PASSAGE FOR REVIEW:
Malawi has the potential to explore the utilization of biogas technology. The technology has existed in the country for decades. However, the uptake has been lower than expected. Further, there has been a high rate of dis-adoption of the installed systems. To deal with the problem, this study explored the opportunities and barriers to biogas technology to enhance biogas adoption and utilization in Malawi. Qualitative research methods using key informant interviews were employed to collect the data from biogas adopters, dis-adopters, potential adopters, and experts. A total of 22 households and 6 experts were interviewed. The findings of the study show that the country has opportunities for biogas adoption and utilization. The most mentioned opportunities were livestock farming practices, constraints to access to reliable energy sources, associated benefits of biogas technology, and land holding. However, the adoption of the technology has faced several challenges. Commonly cited barriers were the high installation and maintenance costs, inadequate feedstock, inappropriate dissemination approaches, lack of training after installation services and expertise, lack of reliable water sources, absence of ownership, lack of cooperation amongst institutions in-volved in biogas promotion, lack of a coordinating body for institutions involved in biogas dissemination, lack of standards, and socio-cultural factors. To overcome the challenges, strategies were identified, and these include the provision of incentives, loans and subsidies, provision of technical support services, having demonstration sites, employing suitable dissemination approaches, codigestion or diversification of raw materials, awareness campaigns, and collaboration amongst sectors involved in biogas dissemination.

WHAT YOU NEED TO DO: List every opportunity for biogas adoption and utilization that the passage on biogas in Malawi names as most mentioned.

EXTRACTED RECORDS:
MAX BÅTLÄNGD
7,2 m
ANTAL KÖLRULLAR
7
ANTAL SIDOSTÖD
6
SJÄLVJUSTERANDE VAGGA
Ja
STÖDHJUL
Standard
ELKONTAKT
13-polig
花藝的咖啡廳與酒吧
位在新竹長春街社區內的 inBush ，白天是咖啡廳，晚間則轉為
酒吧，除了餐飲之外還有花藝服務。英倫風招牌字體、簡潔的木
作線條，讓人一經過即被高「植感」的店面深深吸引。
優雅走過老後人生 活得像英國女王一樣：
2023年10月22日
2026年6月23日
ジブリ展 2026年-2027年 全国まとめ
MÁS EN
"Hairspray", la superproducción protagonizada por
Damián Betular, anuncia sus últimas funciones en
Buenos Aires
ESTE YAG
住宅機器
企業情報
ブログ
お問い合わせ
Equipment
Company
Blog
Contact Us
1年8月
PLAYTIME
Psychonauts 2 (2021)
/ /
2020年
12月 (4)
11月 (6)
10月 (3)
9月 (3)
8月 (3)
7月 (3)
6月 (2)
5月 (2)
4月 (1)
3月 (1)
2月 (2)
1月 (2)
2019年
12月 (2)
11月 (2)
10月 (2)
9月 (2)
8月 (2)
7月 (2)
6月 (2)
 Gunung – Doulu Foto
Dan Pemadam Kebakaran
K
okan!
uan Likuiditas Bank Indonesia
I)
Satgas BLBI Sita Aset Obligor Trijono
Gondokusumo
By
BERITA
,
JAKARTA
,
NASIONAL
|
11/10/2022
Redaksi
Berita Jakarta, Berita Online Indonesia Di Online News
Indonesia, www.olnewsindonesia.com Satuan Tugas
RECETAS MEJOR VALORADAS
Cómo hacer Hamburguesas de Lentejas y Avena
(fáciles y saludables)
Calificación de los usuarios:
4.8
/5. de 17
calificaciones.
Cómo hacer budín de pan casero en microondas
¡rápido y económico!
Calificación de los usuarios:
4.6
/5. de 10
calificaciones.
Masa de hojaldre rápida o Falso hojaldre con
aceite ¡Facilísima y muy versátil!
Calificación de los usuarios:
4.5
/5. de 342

TASK RESULT:
- Livestock farming practices
- Constraints to access to reliable energy sources
- Associated benefits of biogas technology
- Land holding